Coin toning is not a factor that is usually considered when a coin is graded, but needless to say, knowledge pertaining to the natural coloration of coins or coin toning can be useful when determining the value of a coin. A coin that exhibits an attractive natural toning, depending on the metal used to mint the coin, normally attracts higher prices.
The value of a coin can be immensely influenced by the attractiveness of its coloration or toning. Unnatural coloration or toning for example provides a clear sign that a coin was treated or cleaned, impacting heavily on its value, while natural coloration or toning might add value. In order to determine the original color of a coin, it is necessary to know how the color of the metal used to mint the coin changes over time (or vice versa). Our focus here will only be on the four main metals which are normally used in coinage, namely silver, gold, copper and nickel.
A freshly minted silver coin usually has a bright silvery-white surface with a great deal of luster or brilliance. However, a silver coin tends to color or tone to a deep brown or black over time as a result of its chemical activeness. The multi-colored iridescent hues that Uncirculated and Proof silver coins normally exhibit after a few years can be highly attractive, which can definitely increase the value of the coins. Beginners tend to go for silver coins which display luster or brilliance, while advanced collectors prefer silver coins that exhibit attractive and natural coin toning. On the other hand, circulated silver coins tend to have a dull gray appearance and in some instances even deep gray or black areas. This is normally where the beginner steps in and starts to clean a silver coin in order to obtain a luster or brilliance, destroying the collector’s value of the silver coin.
Freshly minted gold coins tend to be a bright yellow-orange color with a great deal of luster or brilliance. Now given the fact that gold coins are not pure gold, but normally alloyed with other metals such as copper in order to make it harder and more durable, it tend to color or tone over a period of time. In fact, gold coins normally exhibit a deep orange after several years and in some instances light brown or orange-brow toning “stains” or streaks in certain areas. This doesn’t really affect the value of a gold coin, provided that the toning is light.
Now when gold coins really get old, especially circulated gold coins, red oxidation might appear. In addition, gold coins that are recovered from ship wrecks normally show signs of corrosive action caused by sea water. Needless to say, this negatively impacts on the value of such gold coins, although it must not be confused with cast copies.
A minted copper coin usually features a brilliant pale orange surface after emerging from the dies. However, due to copper’s chemical activeness, it instantly starts to oxidize (combines with oxygen) when exposed to the atmosphere. This will lead to a glossy brown surface over the years, especially when exposed to sulfites and actively circulating air, with part red and part brown stages in between.

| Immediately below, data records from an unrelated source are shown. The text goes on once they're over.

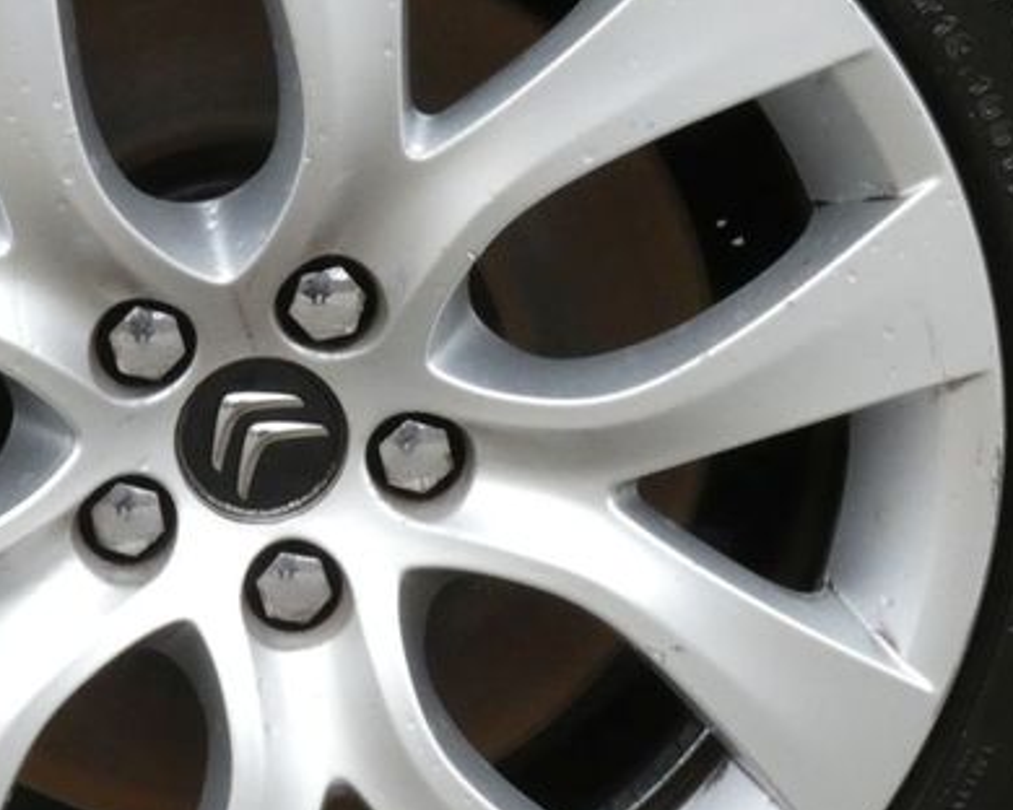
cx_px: 114
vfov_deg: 12.1
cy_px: 408
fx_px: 3838
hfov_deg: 14.9
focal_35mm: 128
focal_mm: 9
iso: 640
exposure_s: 1/80
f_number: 5.6
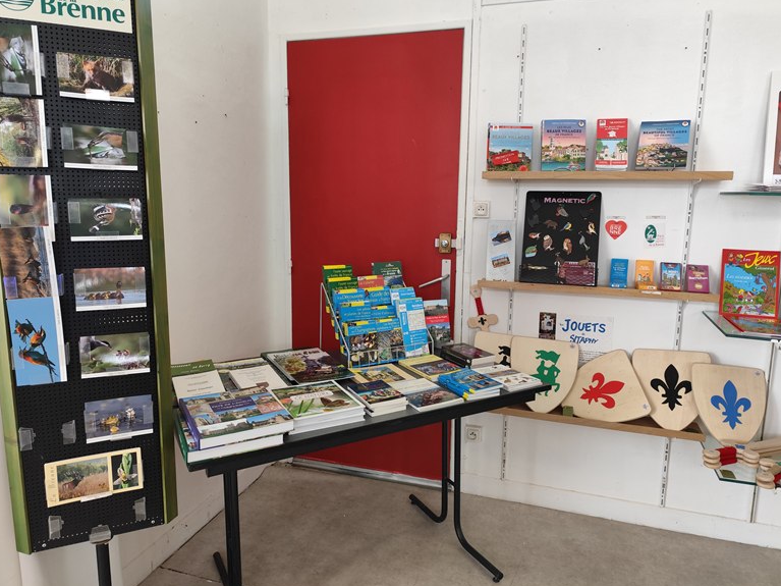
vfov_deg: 56.8
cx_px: 399
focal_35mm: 24
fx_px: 541
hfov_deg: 71.6
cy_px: 285
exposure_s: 1/100
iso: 500
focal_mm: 6.19
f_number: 1.65
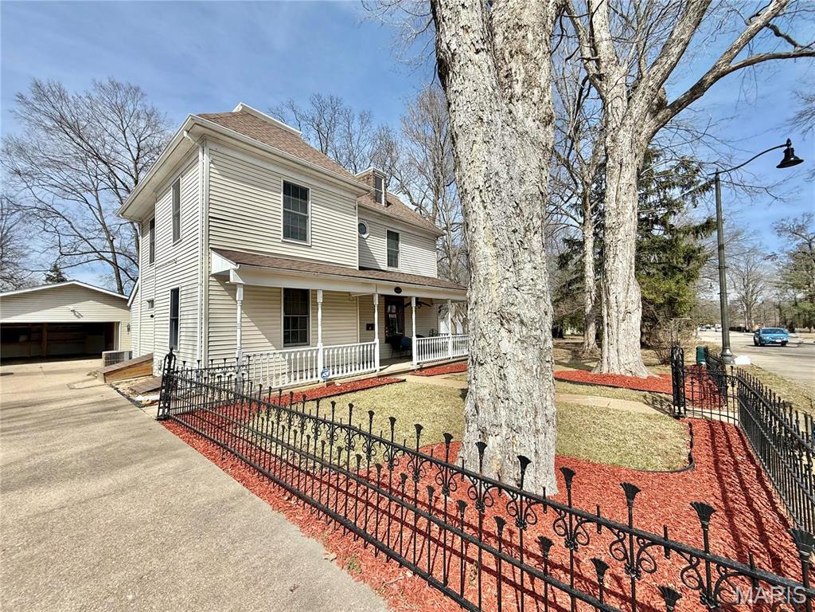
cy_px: 306
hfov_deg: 102.1
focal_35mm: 14
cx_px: 408
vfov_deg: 85.7
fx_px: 330
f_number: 2.2
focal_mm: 2.22
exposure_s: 1/2506
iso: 50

When a freshly minted copper coin stays out of circulation and retains its original mint luster or brilliance, undergoing subtle coloration, it is normally described as being “Brilliant Uncirculated” or in a “BU” condition. If the copper coin remains uncirculated and gets to the red and brown stages, its condition will normally be described as “Red and Brown Uncirculated”. If the copper coin remains uncirculated and its surface is predominantly brown, it will be called “Brown Uncirculated”. In terms of value, an uncirculated copper coin that is in a BU condition with full original mint luster or brilliance will fetch a higher price than a copper coin of the same type and year, but which is in a “Red and Brown Uncirculated” or “Brown Uncirculated” condition or state. Thus, the less oxidation a copper coin has been exposed to, the higher its value should be in relation to a copper coin of the same type and date. Needless to say, circulated copper coins are not as valuable as uncirculated copper coins (assuming coins of the same type and date). The reason being is because circulated copper coins tend to be toned in numerous shades of brown.
Freshly minted uncirculated nickel coins are silver/gray in appearance, and although not as bright as silver coins, have some luster or brilliance to it. Nickel coins however tend to turn to a hazy gray after some time, especially circulated nickel coins.

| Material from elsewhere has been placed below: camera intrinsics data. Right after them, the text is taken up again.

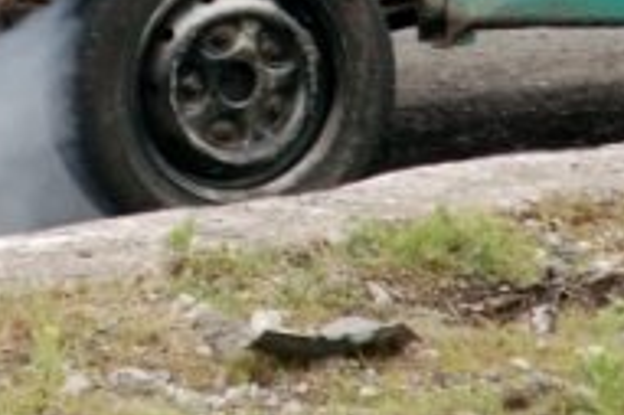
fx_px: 11753
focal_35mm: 679
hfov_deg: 3.0
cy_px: -82
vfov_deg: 2.0
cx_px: 118
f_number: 6
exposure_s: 1/250
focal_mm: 135
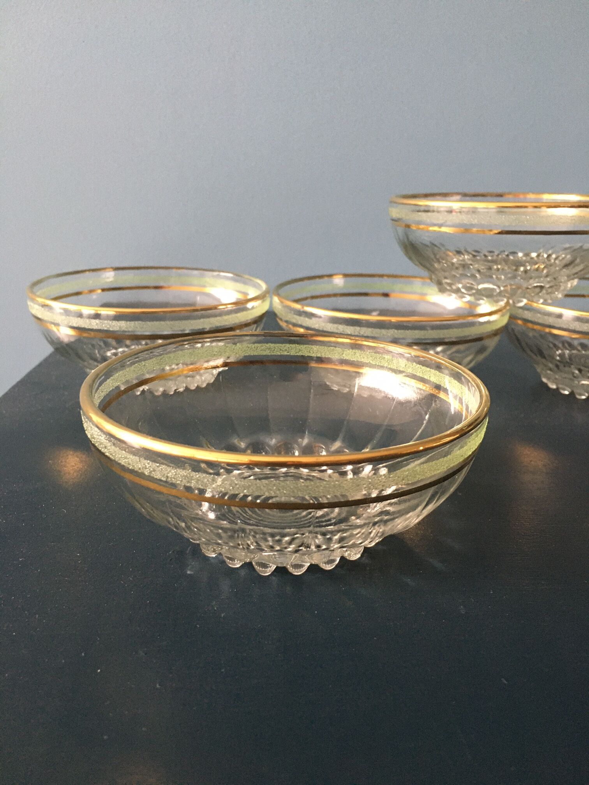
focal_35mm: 29
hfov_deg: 48.2
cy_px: 392
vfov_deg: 61.7
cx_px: 294
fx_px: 658
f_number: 2.2
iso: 200
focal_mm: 4.15
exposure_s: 1/25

Now needless to say, the above-mentioned info provides a nice basis for distinguishing between coins exhibiting a natural tone and those that exhibit an artificial or unnatural tone. Good news is that experience has shown that coins that fall in the last category can be identified with relative ease. However, without getting into much of the detail here, professional coin doctors, those who deliberately change the condition of coins for deceptive or misleading purposes, can in some instances make it extremely hard to distinguish between coins exhibiting a natural tone and those that exhibit an artificial or unnatural tone.